= Jessica Suchy-Pilalis =

American classical composer (born 1954)

Jessica Ray Suchy-Pilalis (born 1954) is an American harpist. She is specialist in the theory and practice of Byzantine chant.

==Life and career==
Jessica Suchy-Pilalis was born and grew up in Milwaukee. She became interested in playing the harp when she was in kindergarten. She graduated from Shorewood High School in 1972. Suchy-Pilalis went on to become an honor student at the University of Wisconsin–Milwaukee (UWM). Her mother, Gregoria Karides Suchy, who taught at UWM, was also a composer who has written harp music for her daughter.

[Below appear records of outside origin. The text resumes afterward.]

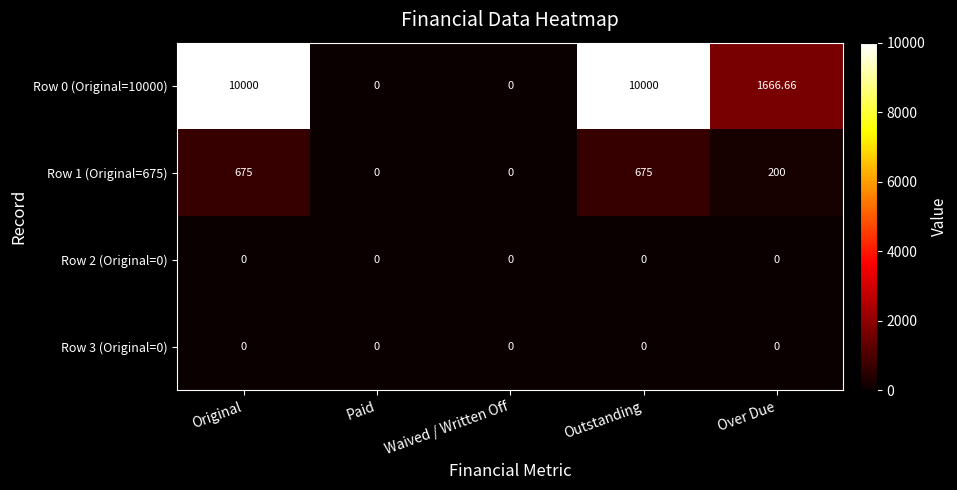

At which label does Row 0 (Original=10000) first exceed 1666?

Original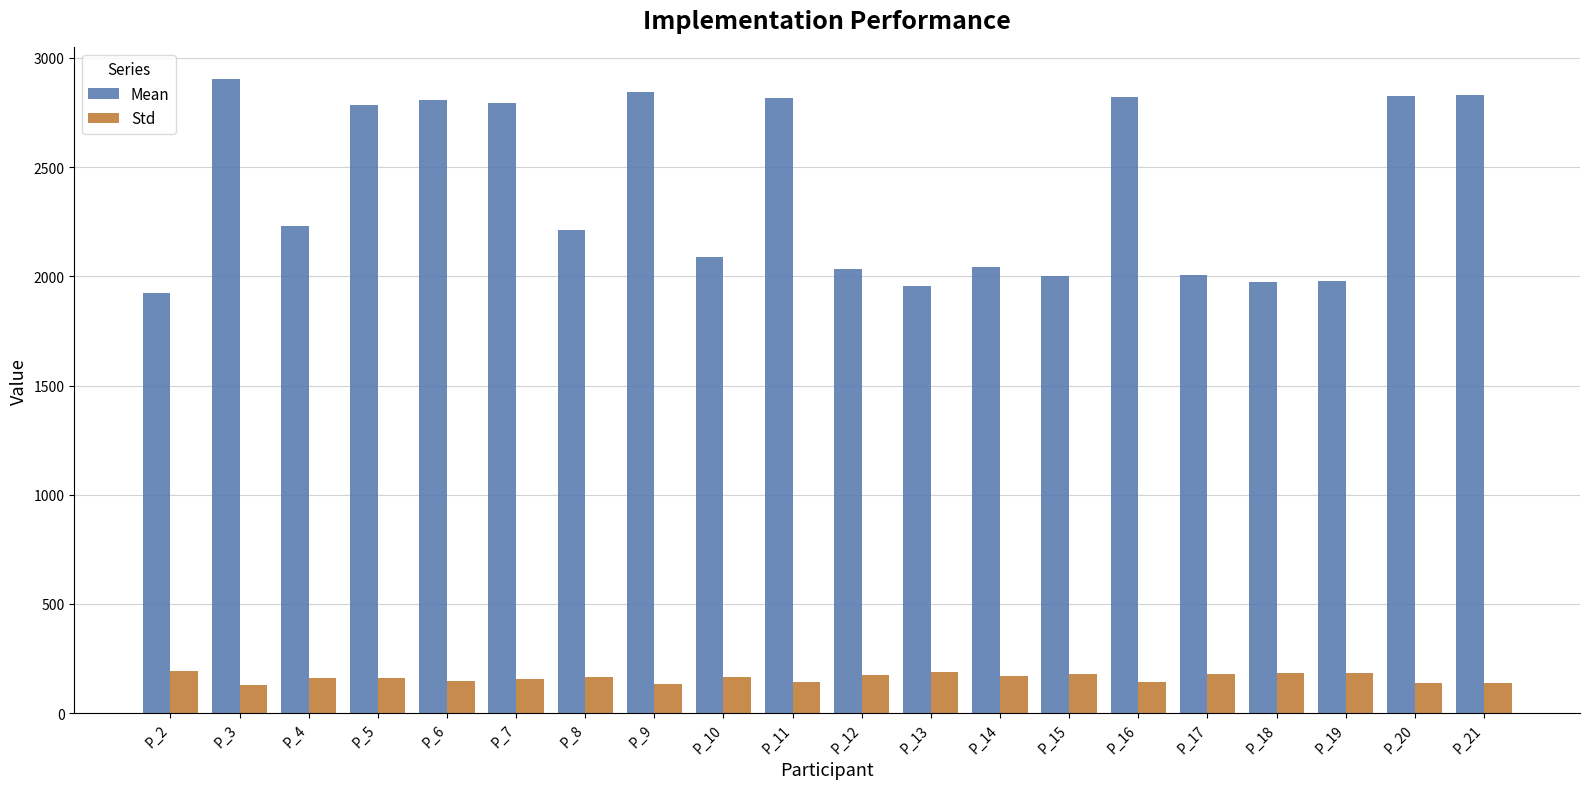

What is the spread (max minus min) of values at P_5?

2624.8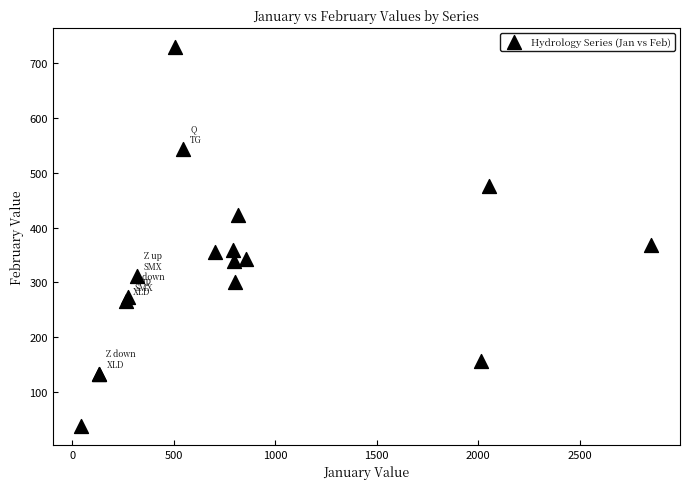

What Y value in the scatter plot is closest to 383?

367.9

She received two grants to study Byzantine music and to perform in Greece between 1984 and 1985. During that year, she became a psalti, or cantor, at the Indianapolis Holy Trinity Greek Orthodox Church. She studied Byzantine music at Holy Cross Greek Orthodox Theological Seminary with Savas I. Savas and in Greece where she studied primarily with Dimitrios Sourlantzis. In 1988, she received a fellowship from the Indiana Arts Commission and National Endowment for the Arts. She received diplomas with honors in Byzantine Music from two conservatories in Thessaloniki, Greece, and is recognized/certified as an Hieropsalti (Chanter) by both the Greek Orthodox Church and State.

In 1996 she took a teaching position with the Crane School of Music at State University of New York at Potsdam. She also established a concert career, performing both in the US and abroad. She has toured in Greece as a solo harpist under the auspices of the U.S. Department of State, and performed at international music festivals and for Greek National Radio-Television. In 2011, Suchy-Pilalis began a project with the Crane Harp Ensemble to encourage the creation and performance of new harp music for the twenty-first century.

=== Research ===
Her research involves modal analysis of Byzantine chant and, using the results of the analyses, she sets English translations of hymns as a Byzantine melodist. In 2006, she was awarded the Medallion of St. Romanos the Melodist by the National Federation of Greek Orthodox Church Musicians. Selected hymns have been recorded by Archangel Voices (Vladimir Morosan, director) and the Boston Byzantine Choir (Charles Marge, director). Presently, she chants at St. Olympia Orthodox Church, Potsdam, New York, and Holy Trinity Greek Orthodox Cathedral, Camp Hill, Pennsylvania.

Suchy-Pilalis' research in harp includes historical harps. She is a specialist on the life and compositions of Madame Delaval and has restored a single-action Érard harp specifically for performances of Madame Delaval's compositions. She has served as vice-president of the Historical Harp Society and as a member of the board, and has been a member of the editorial board of the American Harp Journal.

==Works==
Selected works include:
- Kanon of St. Kosmas for the Nativity of Christ (Orthodox Music Press, 2011)
- Hymns for Pascha
- Divine Liturgy in the Varys Mode in Greek and English
- Guide to the Byzantine Modes: The Mnemonic Verses (two versions)
- Troparion of the Forefeast of the Cross and numerous other troparia for feasts and saints
- The Order of Service for the Lesser Sanctification of Water
- Prayer of Thanksgiving (paraliturgical)

Suchy-Pilalis appears on a number of recordings as a harpist. She has also written articles including "The Mysterious Madame Delaval (Part I)", published in the American Harp Journal.